After locating the line with "hatasını telâfi etme isteğinin var olduğu" in the entries below, output it and each following line up to and including the line with "Alles für dein Dahoam", exactly and without pictures.

-- Input for this task follows --

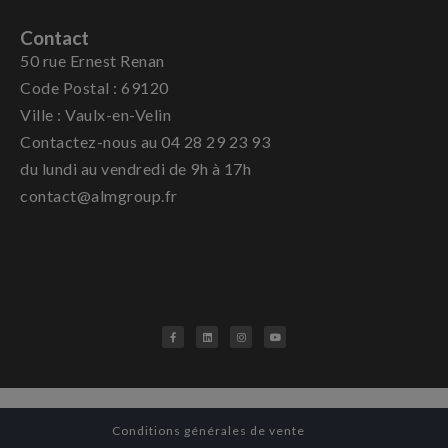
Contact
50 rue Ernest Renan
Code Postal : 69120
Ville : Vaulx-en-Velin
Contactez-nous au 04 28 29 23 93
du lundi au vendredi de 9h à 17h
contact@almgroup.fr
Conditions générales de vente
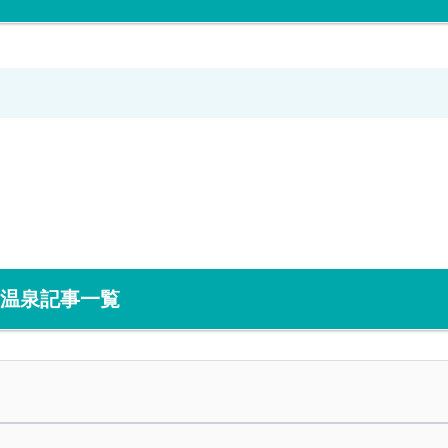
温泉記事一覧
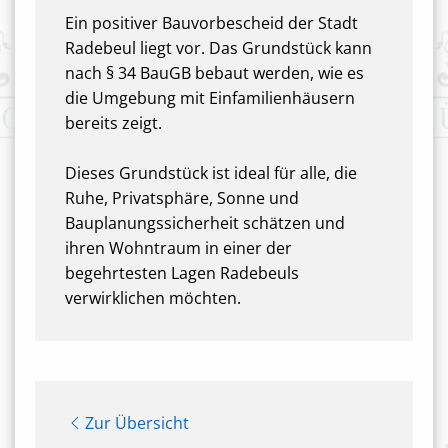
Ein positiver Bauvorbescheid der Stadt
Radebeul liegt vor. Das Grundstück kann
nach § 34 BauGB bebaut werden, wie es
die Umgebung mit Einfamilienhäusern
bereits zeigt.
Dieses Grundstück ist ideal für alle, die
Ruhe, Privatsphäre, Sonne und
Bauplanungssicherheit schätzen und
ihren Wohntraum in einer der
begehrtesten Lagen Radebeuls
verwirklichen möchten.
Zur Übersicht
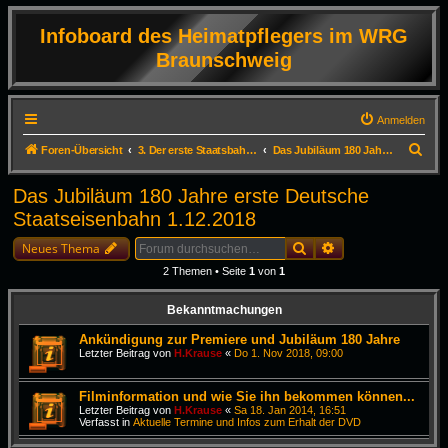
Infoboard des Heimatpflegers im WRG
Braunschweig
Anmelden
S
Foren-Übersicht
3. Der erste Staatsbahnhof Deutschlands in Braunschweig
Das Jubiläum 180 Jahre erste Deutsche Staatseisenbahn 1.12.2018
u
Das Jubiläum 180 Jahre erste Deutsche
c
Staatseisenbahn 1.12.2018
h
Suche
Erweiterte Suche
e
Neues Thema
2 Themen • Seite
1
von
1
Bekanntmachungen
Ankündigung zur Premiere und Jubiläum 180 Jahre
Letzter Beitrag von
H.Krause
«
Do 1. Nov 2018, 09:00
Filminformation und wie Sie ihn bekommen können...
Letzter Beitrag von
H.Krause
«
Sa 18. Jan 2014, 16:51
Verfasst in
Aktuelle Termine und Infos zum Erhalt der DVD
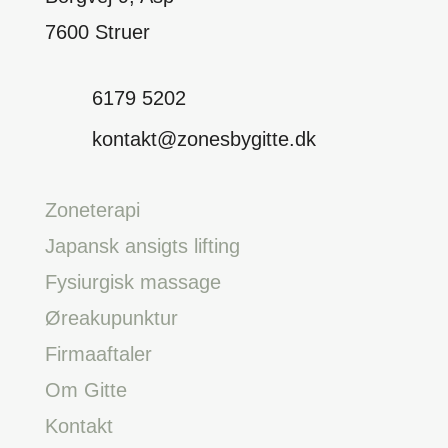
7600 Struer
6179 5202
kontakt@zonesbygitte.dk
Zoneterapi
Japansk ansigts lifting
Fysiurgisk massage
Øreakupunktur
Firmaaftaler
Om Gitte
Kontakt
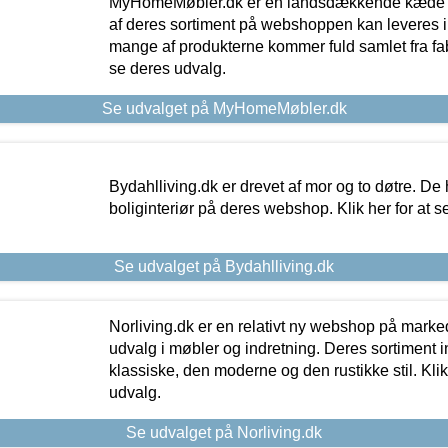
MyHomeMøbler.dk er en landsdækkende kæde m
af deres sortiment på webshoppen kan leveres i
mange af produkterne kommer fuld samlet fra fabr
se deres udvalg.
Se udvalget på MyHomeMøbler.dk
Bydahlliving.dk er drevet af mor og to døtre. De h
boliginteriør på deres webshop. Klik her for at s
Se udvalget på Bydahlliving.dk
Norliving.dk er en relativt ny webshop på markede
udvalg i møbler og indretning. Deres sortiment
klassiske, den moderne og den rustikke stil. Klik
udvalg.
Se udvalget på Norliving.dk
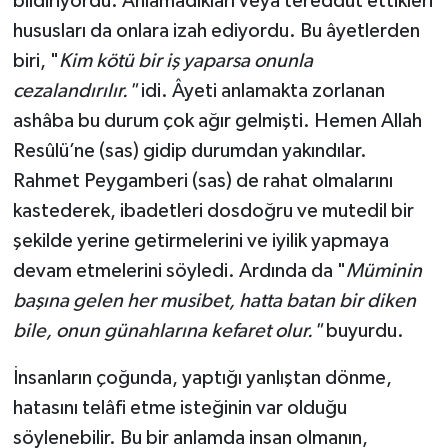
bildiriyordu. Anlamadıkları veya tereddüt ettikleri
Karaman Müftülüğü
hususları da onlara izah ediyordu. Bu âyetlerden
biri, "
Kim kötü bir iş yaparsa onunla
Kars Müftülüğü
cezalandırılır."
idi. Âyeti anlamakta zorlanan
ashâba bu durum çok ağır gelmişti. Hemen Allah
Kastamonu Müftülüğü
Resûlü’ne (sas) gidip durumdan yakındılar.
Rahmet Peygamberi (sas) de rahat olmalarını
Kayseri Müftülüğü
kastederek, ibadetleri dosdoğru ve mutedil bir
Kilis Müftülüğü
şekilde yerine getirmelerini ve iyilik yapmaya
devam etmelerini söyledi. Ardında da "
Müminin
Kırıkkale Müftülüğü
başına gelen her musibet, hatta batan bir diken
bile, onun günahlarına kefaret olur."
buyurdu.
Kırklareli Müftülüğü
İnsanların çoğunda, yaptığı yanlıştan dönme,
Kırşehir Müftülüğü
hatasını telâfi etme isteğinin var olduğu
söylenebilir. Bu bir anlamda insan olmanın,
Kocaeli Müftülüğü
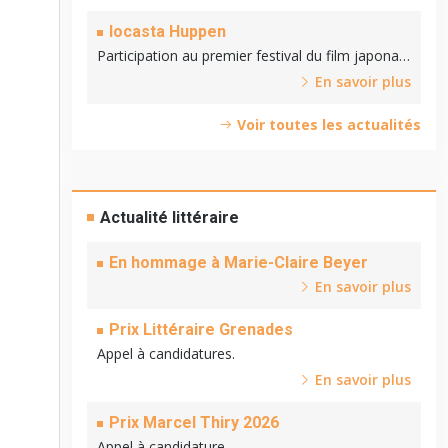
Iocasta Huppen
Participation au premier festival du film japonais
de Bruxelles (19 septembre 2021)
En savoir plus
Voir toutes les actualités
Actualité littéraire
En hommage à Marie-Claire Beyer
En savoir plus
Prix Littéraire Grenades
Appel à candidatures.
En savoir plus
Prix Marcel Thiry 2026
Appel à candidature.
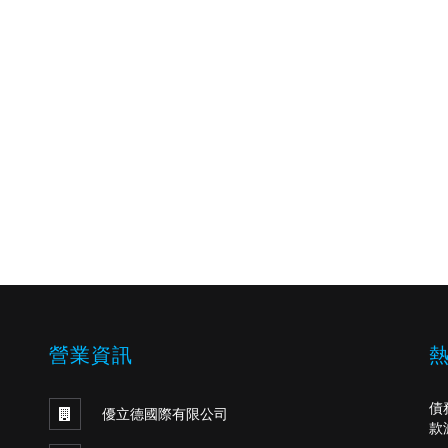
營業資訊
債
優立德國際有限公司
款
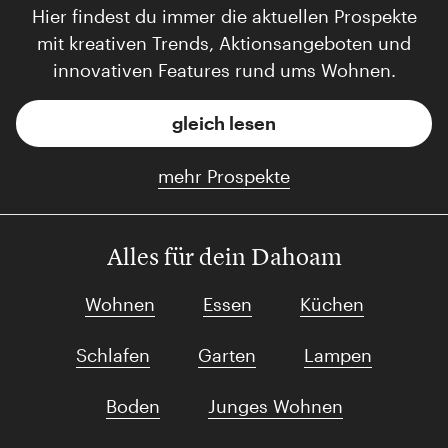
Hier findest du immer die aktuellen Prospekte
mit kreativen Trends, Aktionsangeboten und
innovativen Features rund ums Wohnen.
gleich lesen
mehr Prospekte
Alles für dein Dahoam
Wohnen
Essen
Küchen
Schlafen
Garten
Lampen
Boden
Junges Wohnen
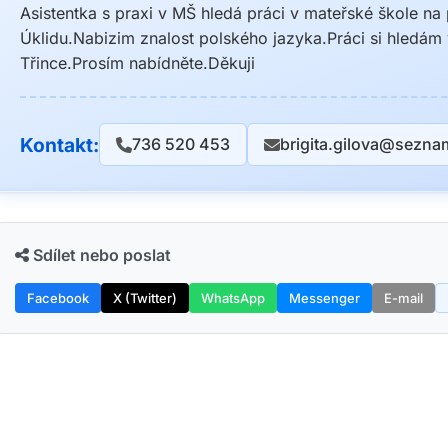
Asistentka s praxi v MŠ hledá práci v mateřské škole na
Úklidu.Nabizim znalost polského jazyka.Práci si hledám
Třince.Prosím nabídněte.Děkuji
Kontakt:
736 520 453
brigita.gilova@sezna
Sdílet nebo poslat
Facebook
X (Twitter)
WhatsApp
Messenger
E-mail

-- Input for this task concluded --
-- Input for this task follows --

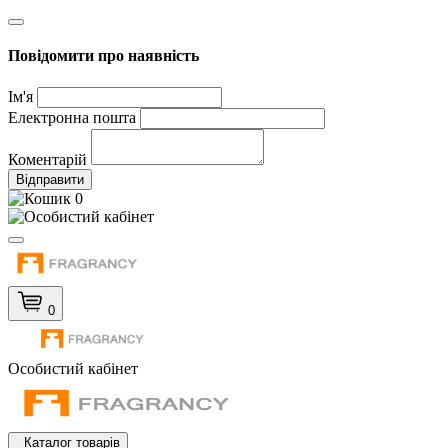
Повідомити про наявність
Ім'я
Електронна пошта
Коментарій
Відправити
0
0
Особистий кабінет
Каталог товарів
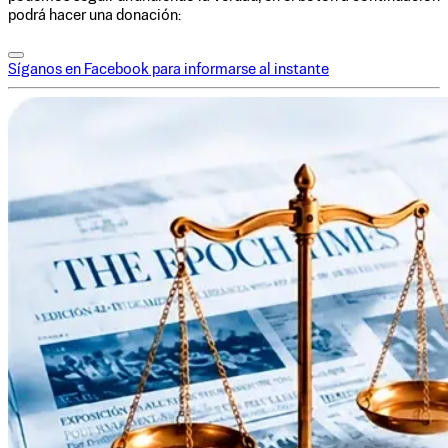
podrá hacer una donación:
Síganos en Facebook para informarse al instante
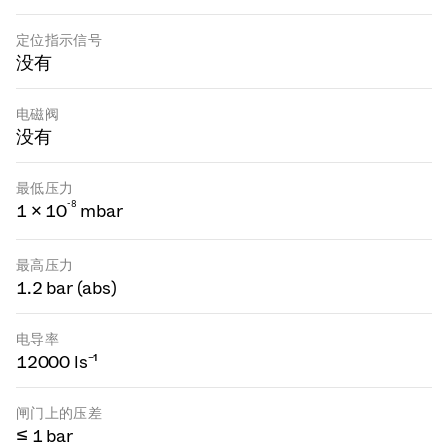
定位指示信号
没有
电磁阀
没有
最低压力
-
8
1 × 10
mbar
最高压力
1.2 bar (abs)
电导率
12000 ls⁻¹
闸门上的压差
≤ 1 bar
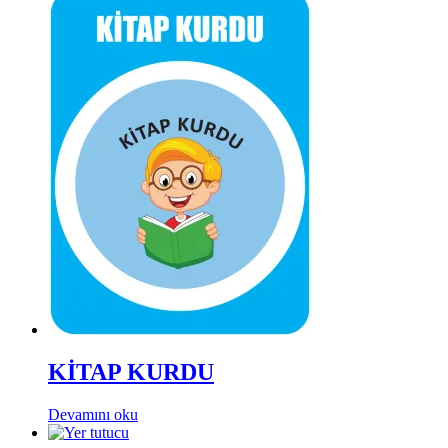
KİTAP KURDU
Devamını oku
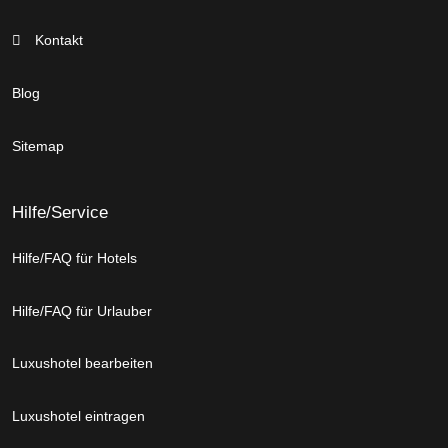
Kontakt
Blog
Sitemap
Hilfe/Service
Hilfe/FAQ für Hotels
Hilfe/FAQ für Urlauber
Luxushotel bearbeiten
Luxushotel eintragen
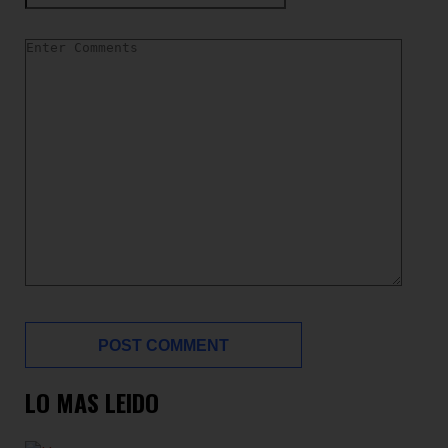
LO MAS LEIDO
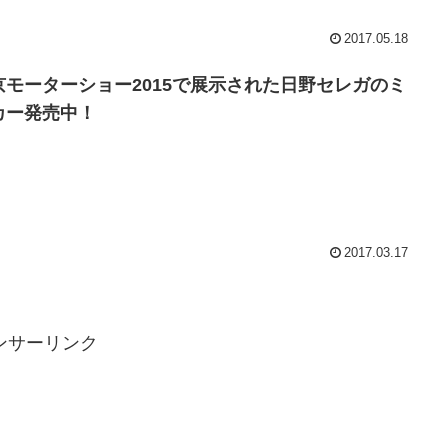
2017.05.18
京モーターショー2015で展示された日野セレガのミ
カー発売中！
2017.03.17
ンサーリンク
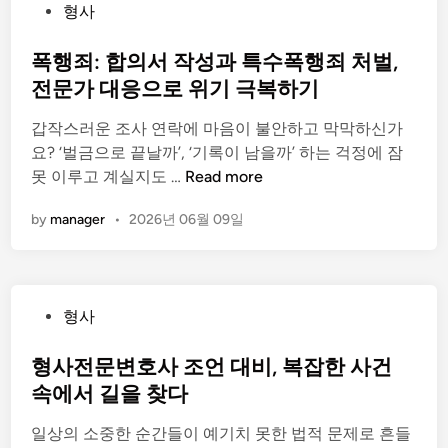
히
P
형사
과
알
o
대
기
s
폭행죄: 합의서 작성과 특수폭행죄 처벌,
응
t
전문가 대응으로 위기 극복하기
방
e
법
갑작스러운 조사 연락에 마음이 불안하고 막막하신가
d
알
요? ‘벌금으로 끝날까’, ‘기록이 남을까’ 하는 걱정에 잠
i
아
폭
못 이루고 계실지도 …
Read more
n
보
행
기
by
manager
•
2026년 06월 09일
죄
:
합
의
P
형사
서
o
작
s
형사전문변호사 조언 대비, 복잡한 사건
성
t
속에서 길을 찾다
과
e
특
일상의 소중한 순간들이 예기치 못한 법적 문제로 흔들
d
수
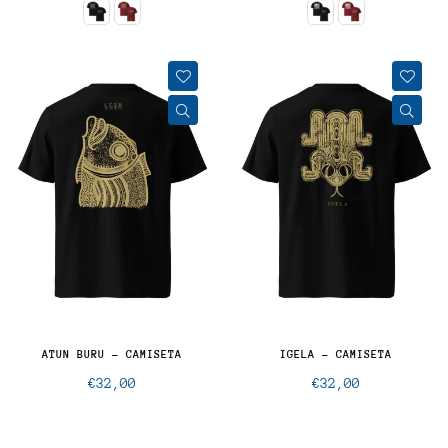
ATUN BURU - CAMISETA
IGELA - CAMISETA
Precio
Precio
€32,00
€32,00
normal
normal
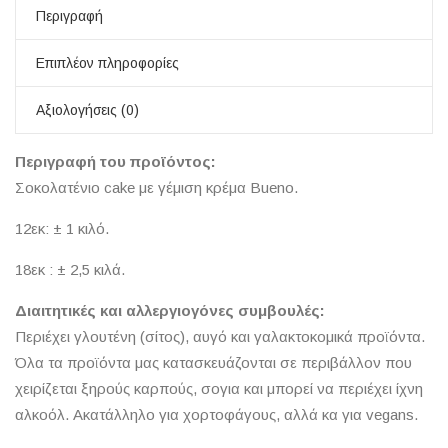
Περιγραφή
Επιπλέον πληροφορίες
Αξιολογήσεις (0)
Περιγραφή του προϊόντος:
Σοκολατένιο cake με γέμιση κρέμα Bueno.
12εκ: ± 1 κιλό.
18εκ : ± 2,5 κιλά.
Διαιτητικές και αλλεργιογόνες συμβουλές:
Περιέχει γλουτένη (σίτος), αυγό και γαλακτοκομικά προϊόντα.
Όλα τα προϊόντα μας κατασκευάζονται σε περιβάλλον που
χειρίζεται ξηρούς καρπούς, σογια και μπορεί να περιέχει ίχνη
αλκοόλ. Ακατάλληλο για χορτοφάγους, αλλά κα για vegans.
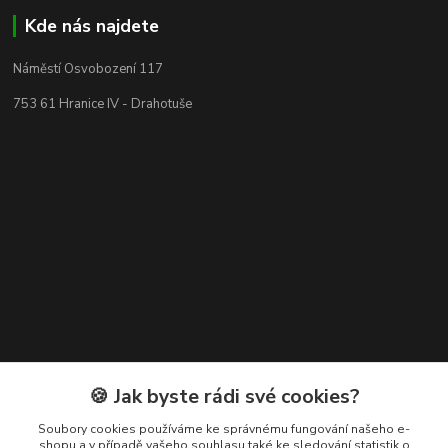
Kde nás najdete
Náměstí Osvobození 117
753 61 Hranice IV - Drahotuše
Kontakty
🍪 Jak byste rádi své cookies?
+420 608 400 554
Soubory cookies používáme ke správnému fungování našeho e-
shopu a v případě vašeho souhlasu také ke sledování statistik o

-- Input for this task concluded --
-- Input for this task follows --

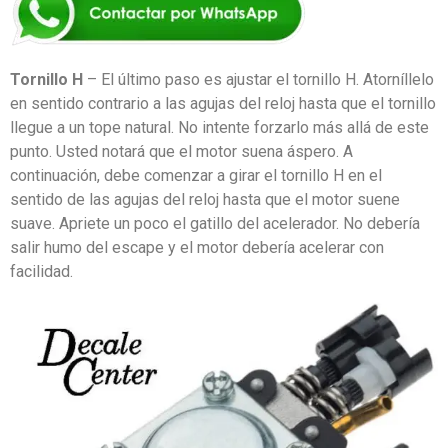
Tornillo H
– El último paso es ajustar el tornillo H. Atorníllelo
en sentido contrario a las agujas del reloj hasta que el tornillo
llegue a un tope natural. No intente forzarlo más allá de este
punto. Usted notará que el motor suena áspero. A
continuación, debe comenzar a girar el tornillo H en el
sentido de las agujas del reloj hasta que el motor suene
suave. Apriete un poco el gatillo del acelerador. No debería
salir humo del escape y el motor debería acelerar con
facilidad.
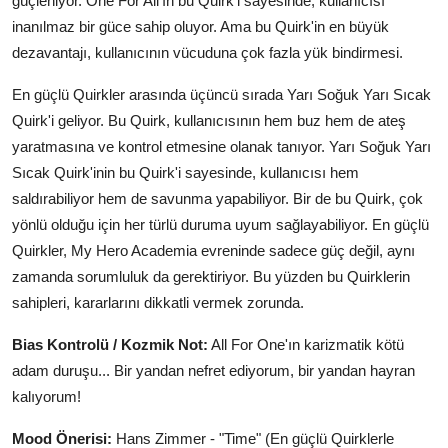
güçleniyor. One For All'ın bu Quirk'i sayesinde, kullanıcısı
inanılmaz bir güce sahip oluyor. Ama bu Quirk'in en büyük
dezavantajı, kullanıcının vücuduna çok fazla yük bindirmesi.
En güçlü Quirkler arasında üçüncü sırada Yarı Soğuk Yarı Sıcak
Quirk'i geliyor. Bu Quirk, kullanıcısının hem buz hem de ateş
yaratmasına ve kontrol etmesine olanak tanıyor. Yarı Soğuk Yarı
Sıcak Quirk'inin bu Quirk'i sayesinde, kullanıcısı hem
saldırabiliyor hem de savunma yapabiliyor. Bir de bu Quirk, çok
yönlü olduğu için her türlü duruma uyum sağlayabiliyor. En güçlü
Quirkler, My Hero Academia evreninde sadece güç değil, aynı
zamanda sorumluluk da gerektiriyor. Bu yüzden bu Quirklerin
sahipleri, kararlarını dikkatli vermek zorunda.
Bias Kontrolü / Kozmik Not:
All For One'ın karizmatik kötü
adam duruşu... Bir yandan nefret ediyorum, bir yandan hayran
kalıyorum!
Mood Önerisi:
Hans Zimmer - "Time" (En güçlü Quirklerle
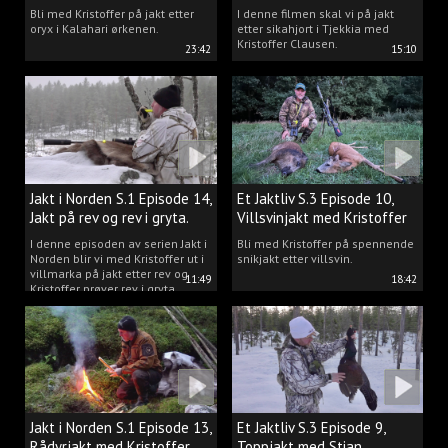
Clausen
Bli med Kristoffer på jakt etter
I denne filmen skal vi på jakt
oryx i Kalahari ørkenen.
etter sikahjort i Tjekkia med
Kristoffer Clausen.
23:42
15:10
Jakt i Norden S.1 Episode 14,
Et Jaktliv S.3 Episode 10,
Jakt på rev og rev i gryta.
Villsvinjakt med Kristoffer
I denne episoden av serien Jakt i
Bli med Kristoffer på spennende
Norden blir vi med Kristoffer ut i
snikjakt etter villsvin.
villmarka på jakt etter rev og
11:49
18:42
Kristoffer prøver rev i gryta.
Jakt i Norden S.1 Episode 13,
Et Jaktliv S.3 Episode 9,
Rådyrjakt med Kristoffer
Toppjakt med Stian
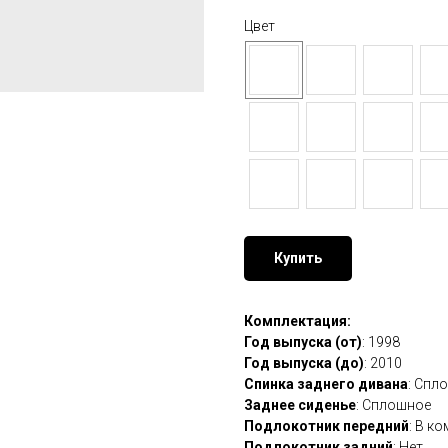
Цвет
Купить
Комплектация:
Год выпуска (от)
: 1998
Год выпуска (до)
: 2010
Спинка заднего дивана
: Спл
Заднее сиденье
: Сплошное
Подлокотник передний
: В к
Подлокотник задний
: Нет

-- Input for this task concluded --

**Written response**
hatasını telâfi etme isteğinin var olduğu
söylenebilir. Bu bir anlamda insan olmanın,
Kocaeli Müftülüğü
Iocasta Huppen
Participation au premier festival du film japonais
de Bruxelles (19 septembre 2021)
En savoir plus
Voir toutes les actualités
Actualité littéraire
En hommage à Marie-Claire Beyer
En savoir plus
Prix Littéraire Grenades
Appel à candidatures.
En savoir plus
Prix Marcel Thiry 2026
Appel à candidature.
營業資訊
債
優立德國際有限公司
款
Hier findest du immer die aktuellen Prospekte
mit kreativen Trends, Aktionsangeboten und
innovativen Features rund ums Wohnen.
gleich lesen
mehr Prospekte
Alles für dein Dahoam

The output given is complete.